Padahal dalam Risalah Sidang BPUPKI-PPKI yang ditulis pada 1995, Soepomo dalam pidatonya, hanya mengajukan teori negara integralistik sebagai jalan tengah antara teori negara individual (liberal) dan komunistik. Dia tidak pernah mengusulkan lima dasar negara.

Adapun lima dasar negara itu diambil secara acak dari pidato Soepomo semasa Orde Baru. Oleh karena itu, sudah jelas bahwa Pancasila merupakan buah pemikiran Soekarno seorang diri. Soekarno mengungkapkan usulan lima asas dasar negara yang kemudian disebut sebagai Pancasila dalam pidatonya di sidang BPUPKI pada 1 Juni 1945.

Itulah mengapa tanggal 1 Juni 1945 ditetapkan sebagai hari lahir Pancasila.

Peristiwa Rengasdengklok

Peristiwa Rengasdengklok terjadi karena adanya perbedaan pendapat antara golongan muda dan golongan tua mengenai menyikapi kekalahan Jepang atas Sekutu. Pada 14 Agustus 1945, Jepang menyerah tanpa syarat kepada Sekutu.

Berita kekalahan itu disiarkan melalui radio sehari kemudian, atau pada 15 Agustus. Berita kekalahan Jepang, yang sebenarnya hendak disembunyikan dari para tokoh Indonesia, didengar oleh Sutan Syahrir.

Mengetahui berita penting tersebut, Syahrir bersama golongan muda yang dipimpin oleh Chairul Saleh, mengadakan rapat di Pegangsaan Timur, Jakarta, untuk membahas proklamasi kemerdekaan Indonesia. Dalam rapat, disepakati bahwa kemerdekaan Indonesia adalah keputusan rakyat Indonesia, bukan Jepang.

Malam harinya, anggota dari golongan muda, Wikana dan Darwis, diutus menemui Soekarno dan Hatta untuk mendesak agar proklamasikan kemerdekaan Indonesia dilakukan pada 16 Agustus 1945. Wikana dan Darwis juga mengancam Seokarno dan Hatta, apabila pada 16 Agustus 1945 proklamasikan kemerdekaan belum dilakukan, maka akan terjadi pergolakan besar.

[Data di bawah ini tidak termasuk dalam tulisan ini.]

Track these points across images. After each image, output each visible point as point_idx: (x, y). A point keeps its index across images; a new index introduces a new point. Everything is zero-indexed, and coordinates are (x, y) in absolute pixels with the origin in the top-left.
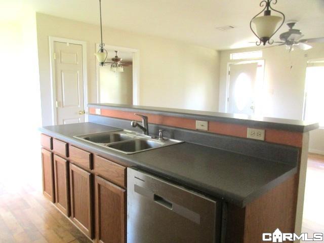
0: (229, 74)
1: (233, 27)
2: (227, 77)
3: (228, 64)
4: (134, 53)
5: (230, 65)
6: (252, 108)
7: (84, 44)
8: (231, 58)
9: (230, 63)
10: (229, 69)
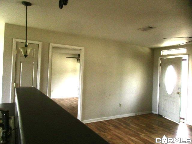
0: (160, 66)
1: (152, 28)
2: (159, 68)
3: (160, 58)
4: (81, 50)
5: (161, 59)
6: (178, 93)
7: (40, 44)
8: (162, 54)
9: (161, 58)
10: (160, 62)
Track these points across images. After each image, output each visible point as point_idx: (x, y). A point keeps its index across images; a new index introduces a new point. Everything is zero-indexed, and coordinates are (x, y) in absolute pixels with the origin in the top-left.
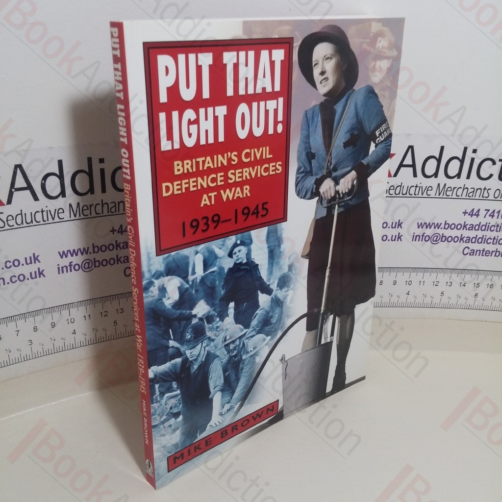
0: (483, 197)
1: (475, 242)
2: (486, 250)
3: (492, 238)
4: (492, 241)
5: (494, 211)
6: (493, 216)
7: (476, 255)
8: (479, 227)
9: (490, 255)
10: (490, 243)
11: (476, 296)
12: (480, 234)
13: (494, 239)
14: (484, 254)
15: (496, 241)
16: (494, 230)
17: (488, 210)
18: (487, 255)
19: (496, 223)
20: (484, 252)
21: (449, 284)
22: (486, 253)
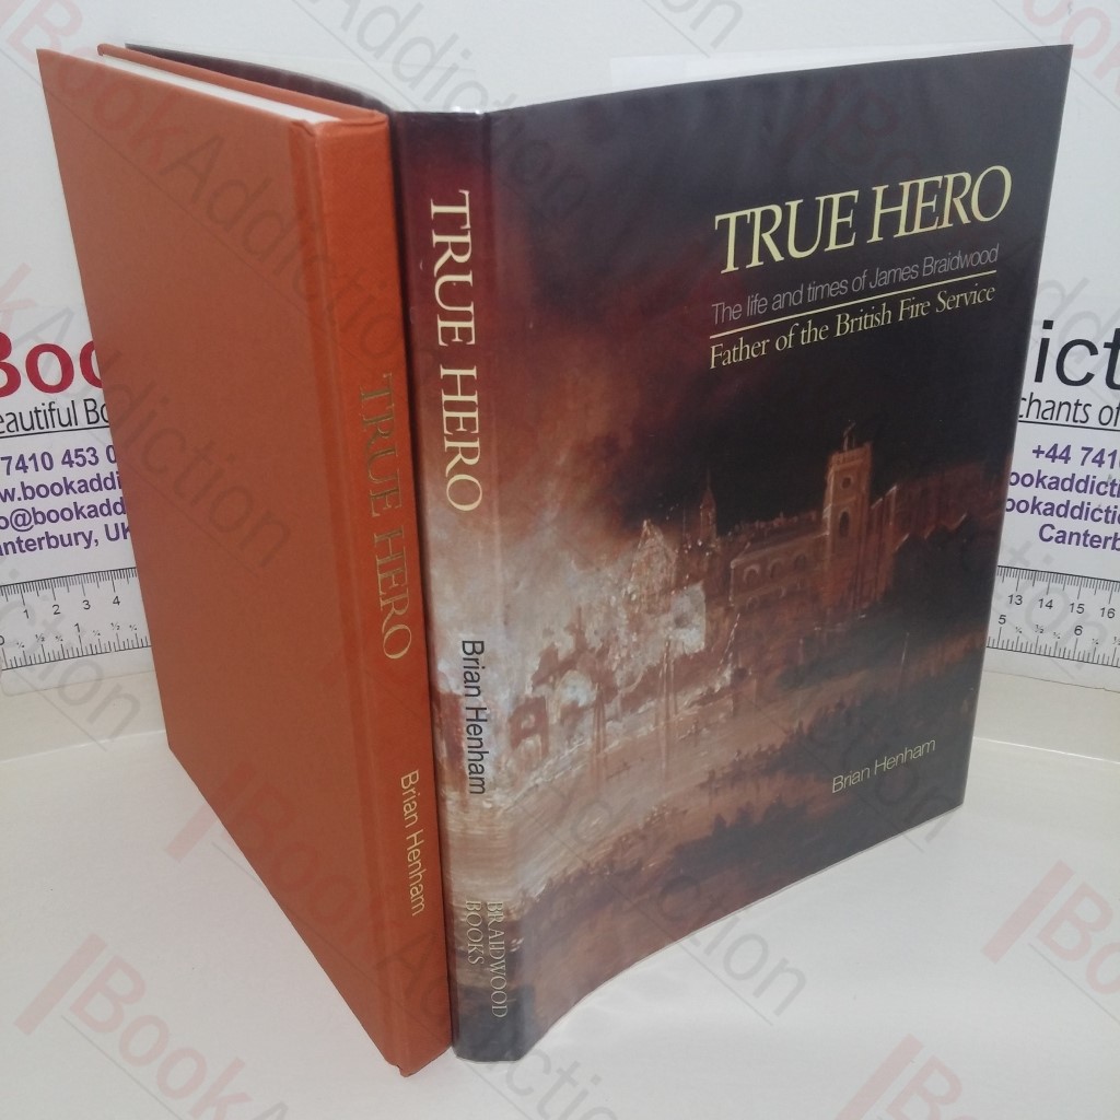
0: (1075, 421)
1: (1065, 515)
2: (1091, 533)
3: (1104, 508)
4: (1103, 515)
5: (1102, 452)
6: (1101, 463)
7: (1070, 543)
8: (1072, 483)
9: (1102, 545)
10: (1100, 519)
11: (1078, 632)
12: (1075, 498)
13: (1108, 511)
14: (1088, 542)
15: (1111, 516)
16: (1106, 492)
17: (1090, 450)
18: (1095, 544)
19: (1110, 478)
20: (1088, 539)
21: (1015, 599)
22: (1092, 541)
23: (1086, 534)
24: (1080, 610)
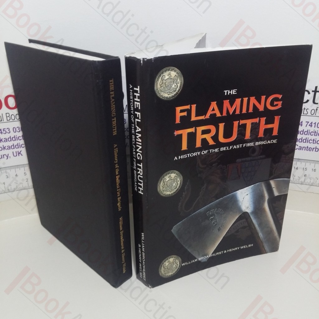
23: (307, 147)
24: (306, 170)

Tapi desakan Wikana dan Darwis tidak dituruti oleh Soekarno dan Hatta, yang berpendapat bahwa lebih baik untuk tidak tergesa-gesa dalam mengambil keputusan terkait proklamasi kemerdekaan Indonesia. Golongan tua berpendapat pelaksanaan proklamasi kemerdekaan Indonesia akan dirundingkan terlebih dahulu dengan Panitia Persiapan Kemerdekaan Indonesia (PPKI).

Soekarno-Hatta ingin proklamasi segera dilaksanakan, tetapi mereka tidak ingin terjadi pertumpahan darah dengan bala tentara Jepang, yang pastinya merugikan bangsa Indonesia. Untuk itu, Soekarno-Hatta lebih memilih jalan aman, yakni berunding dulu dengan PPKI.

Mendengar jawaban golongan tua, Wikana dan Darwis lantas kembali mengadakan rapat bersama dengan golongan muda di Jalan Cikini 71, Jakarta. Dalam rapat, diputuskan bahwa Soekarno-Hatta akan dibawa ke Rengasdengklok di Karawang, Jawa Barat, untuk menjauhkan mereka dari pengaruh Jepang.

Di Rengasdengklok, Soekarno dan Hatta kembali didesak untuk segera memproklamasikan kemerdekaan. Ketegangan di Rengasdengklok dapat diakhiri setelah Achmad Soebardjo, salah satu tokoh golongan tua, menjemput Soekarno dan Hatta di Rengasdengklok dan menjamin proklamasi kemerdekaan terlaksana pada 17 Agustus 1945 di Jakarta.

Setelah mendapat jaminan proklamasi kemerdekaan dari Achmad Soebardjo, golongan muda setuju untuk memulangkan Soekarno dan Hatta ke Jakarta. Sekembalinya Soekarno dan Hatta dari Rengasdengklok, diadakan rapat persiapan kemerdekaan di rumah Laksamana Maeda untuk menyusun naskah Proklamasi.

Akhirnya, pada 17 Agustus 1945 pukul 10.00 pagi, proklamasi kemerdekaan Indonesia dibacakan oleh Soekarno dan didampingi Hatta, di Jalan Pegangsaan Timur Nomor 56, Jakarta.